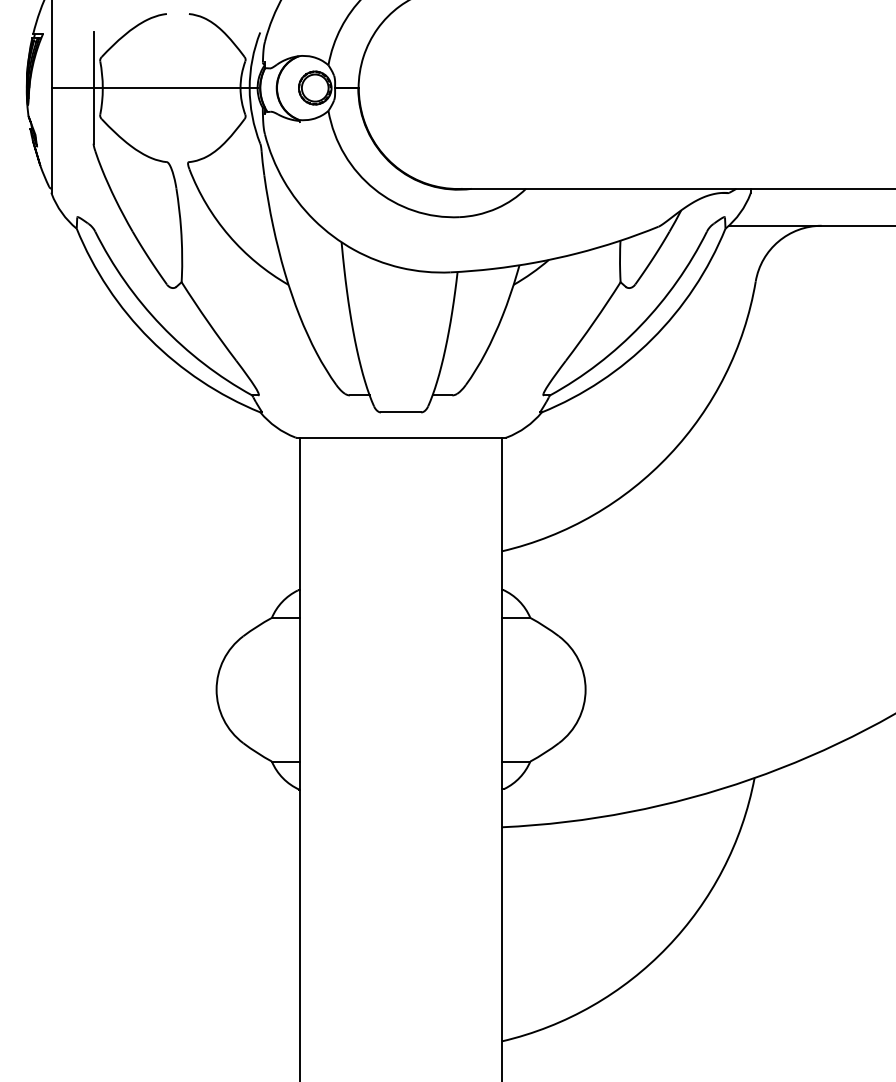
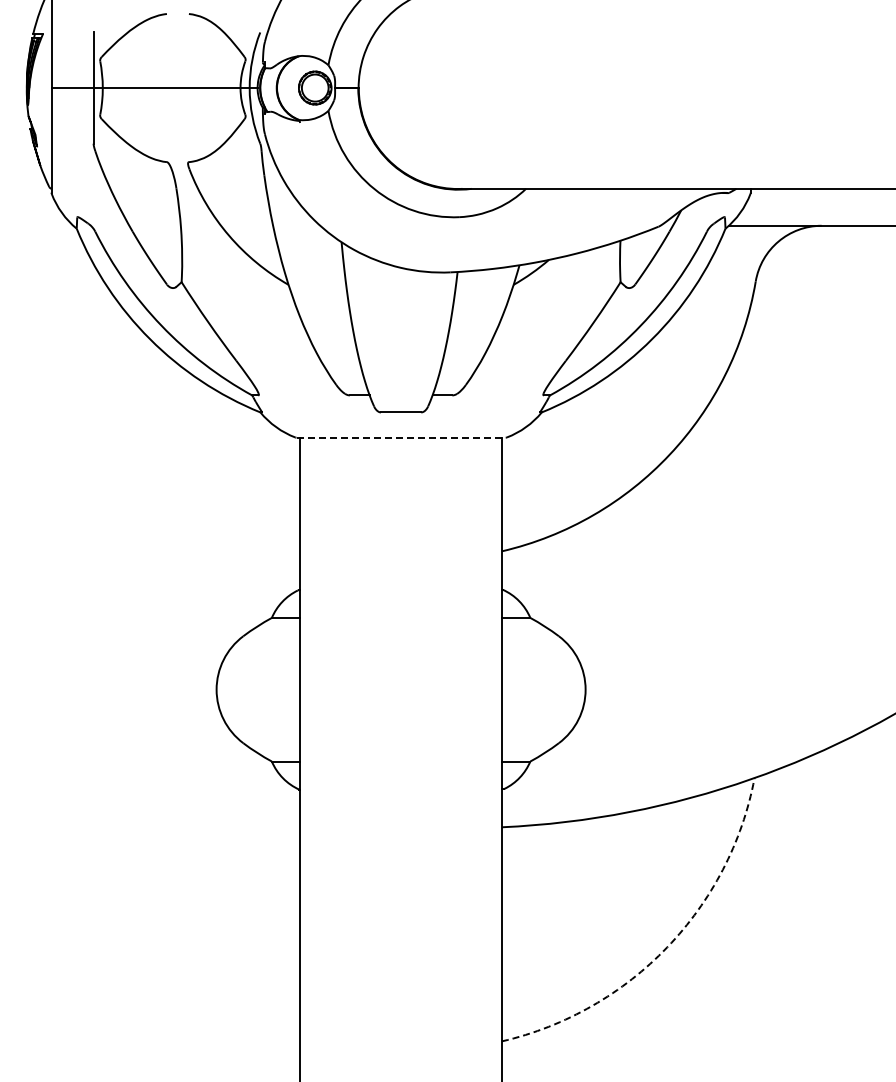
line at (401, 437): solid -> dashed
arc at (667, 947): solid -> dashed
...
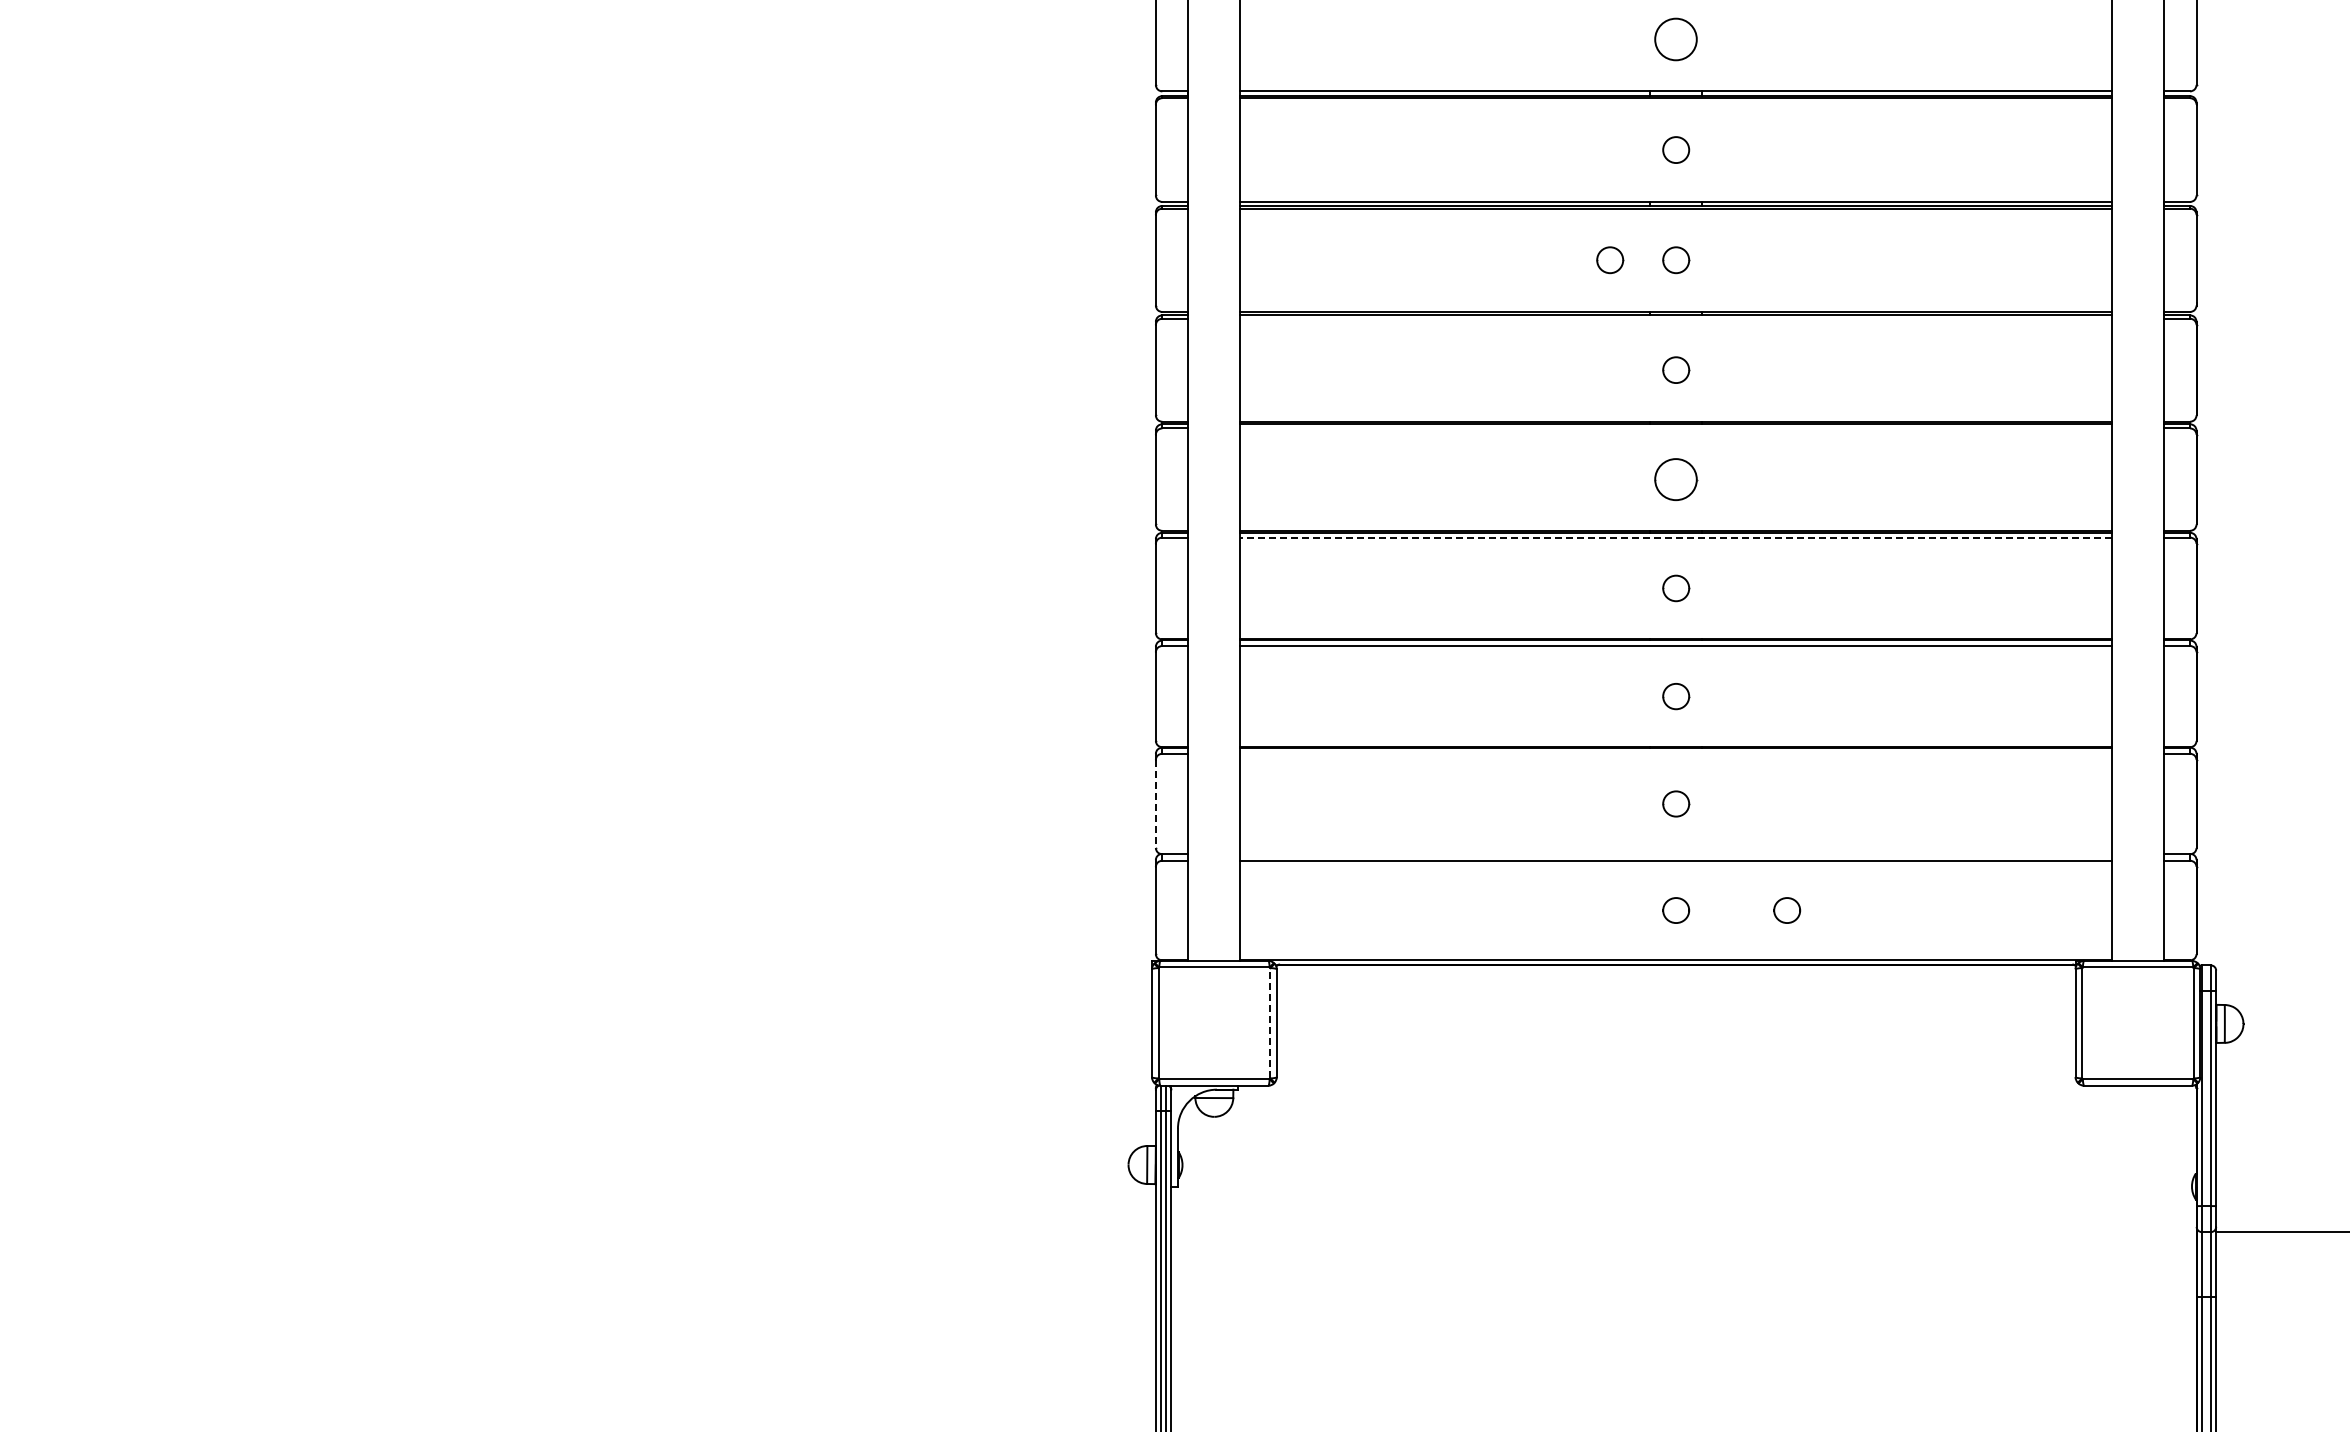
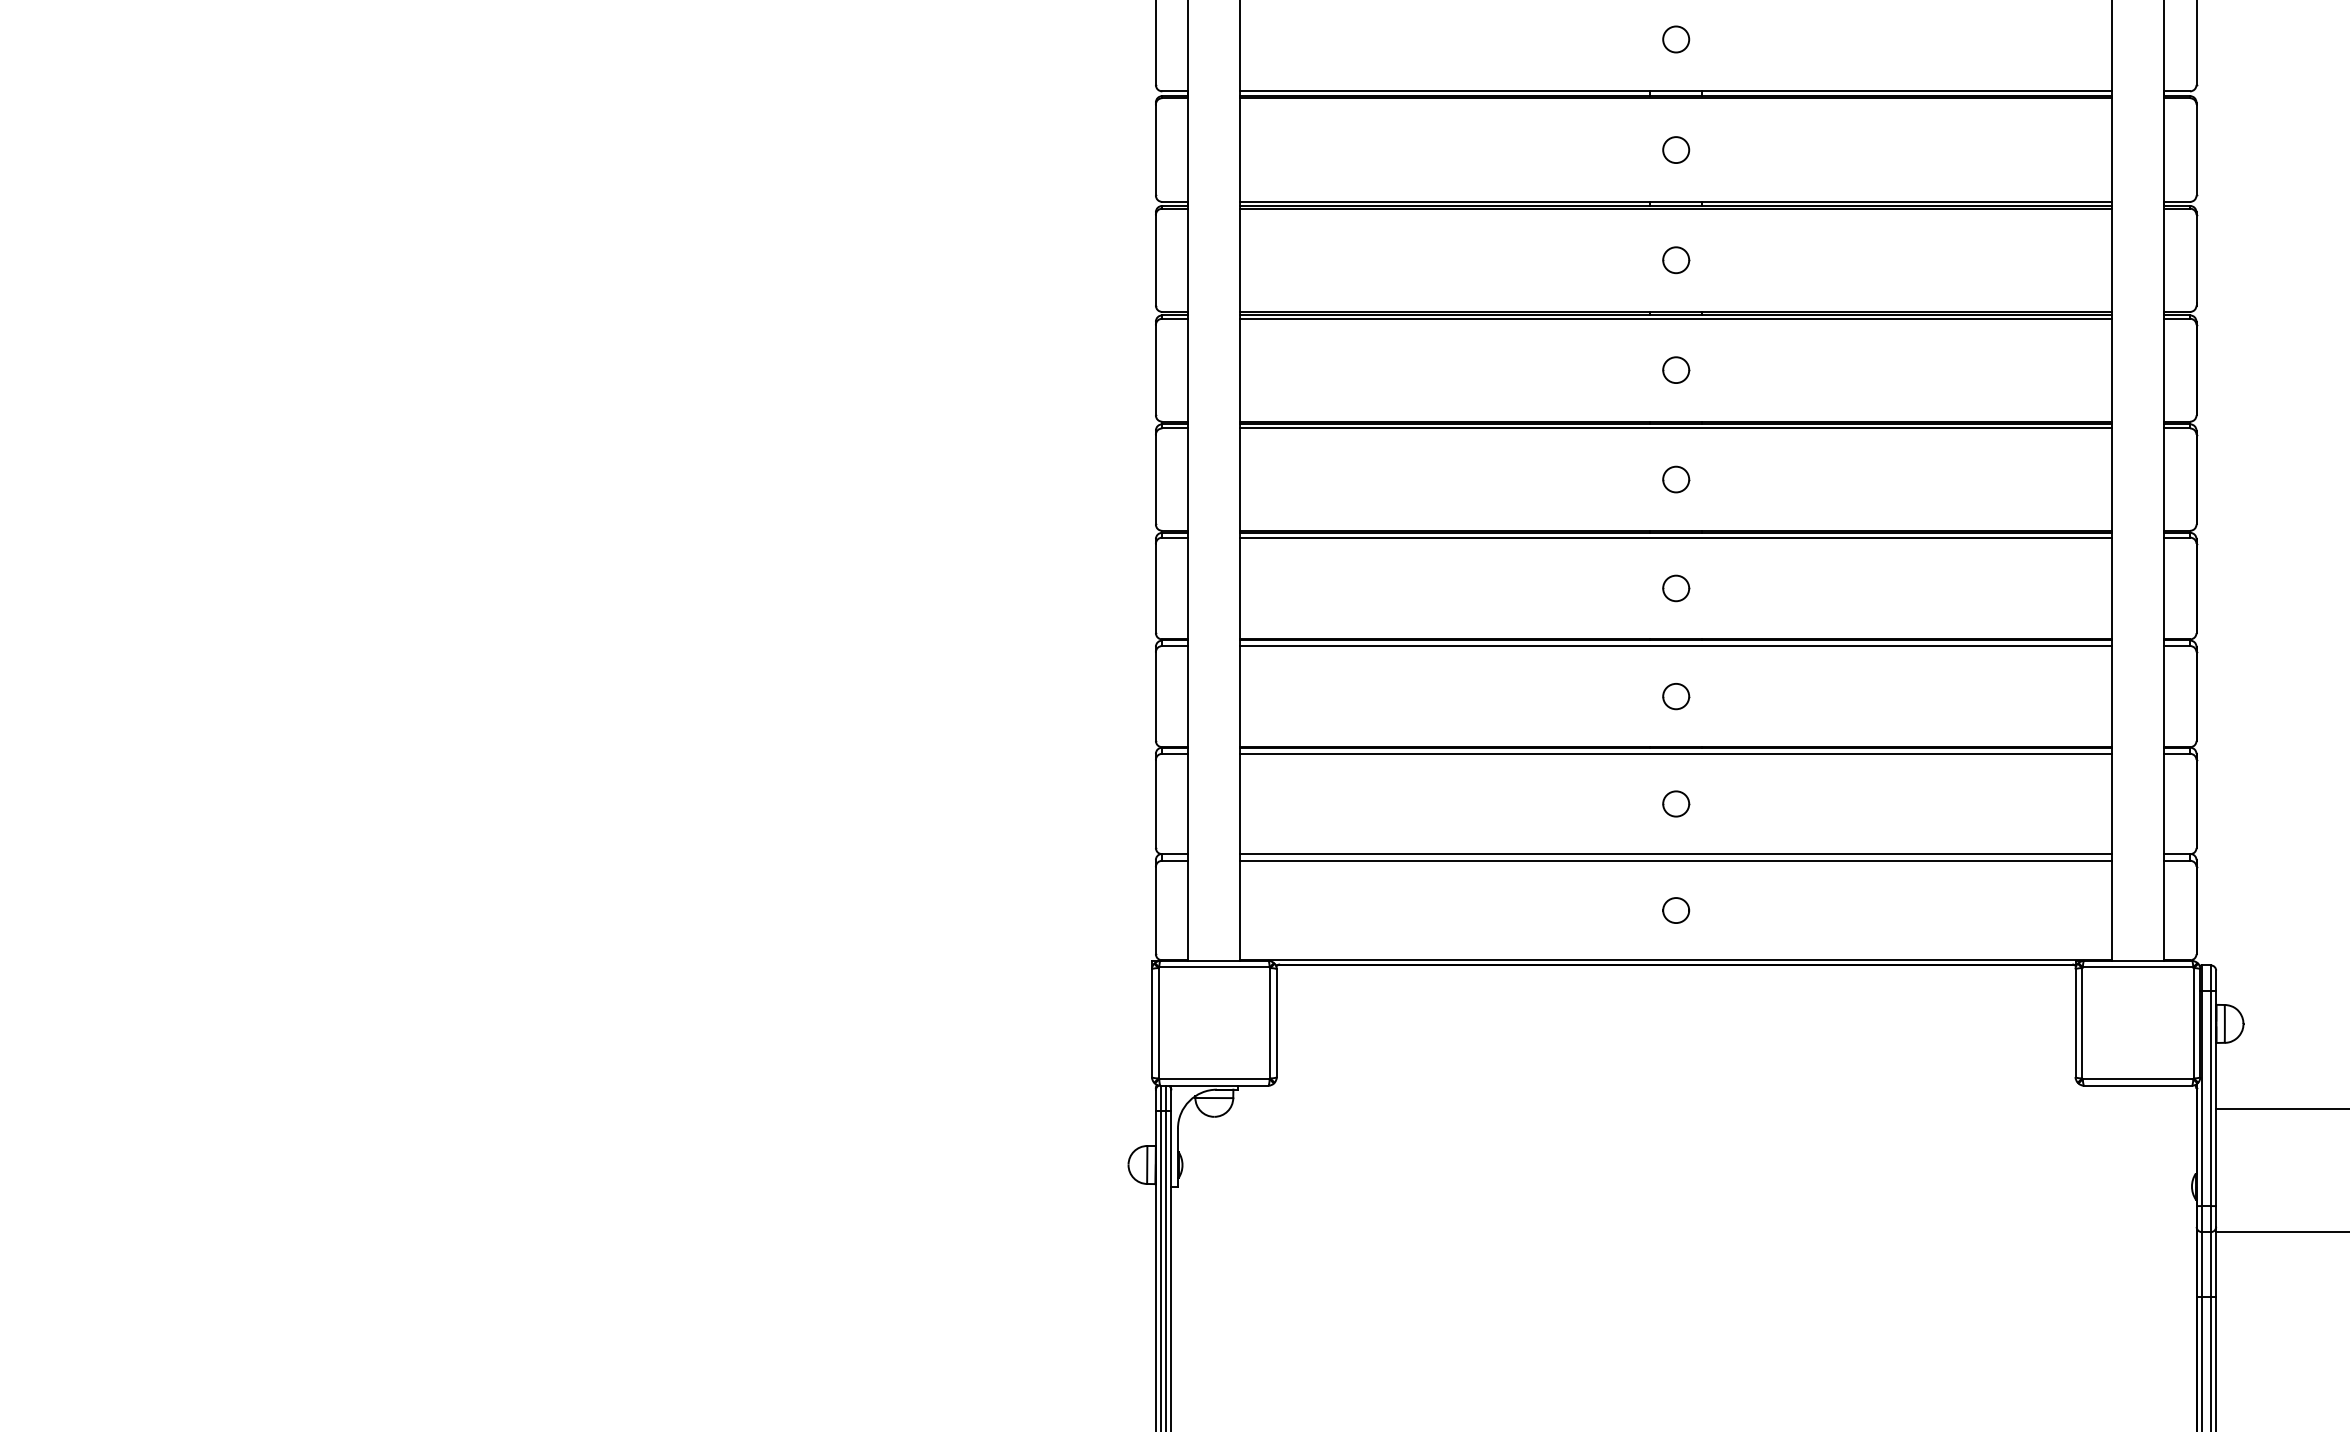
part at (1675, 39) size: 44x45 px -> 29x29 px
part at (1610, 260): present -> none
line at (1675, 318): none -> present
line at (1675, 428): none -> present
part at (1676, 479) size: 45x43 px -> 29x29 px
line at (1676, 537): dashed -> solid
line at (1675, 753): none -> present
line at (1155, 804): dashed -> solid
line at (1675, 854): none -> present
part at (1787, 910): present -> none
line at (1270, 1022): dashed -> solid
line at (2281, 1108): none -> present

WRITTEN EXERCISE:
Reproduce the entries verbatim, starting at the one that contains "part at (1675, 39) size: 44x45 px -> 29x29 px" and ending at the one that contains "line at (2281, 1108): none -> present", both included.

TASK SOLUTION:
part at (1675, 39) size: 44x45 px -> 29x29 px
part at (1610, 260): present -> none
line at (1675, 318): none -> present
line at (1675, 428): none -> present
part at (1676, 479) size: 45x43 px -> 29x29 px
line at (1676, 537): dashed -> solid
line at (1675, 753): none -> present
line at (1155, 804): dashed -> solid
line at (1675, 854): none -> present
part at (1787, 910): present -> none
line at (1270, 1022): dashed -> solid
line at (2281, 1108): none -> present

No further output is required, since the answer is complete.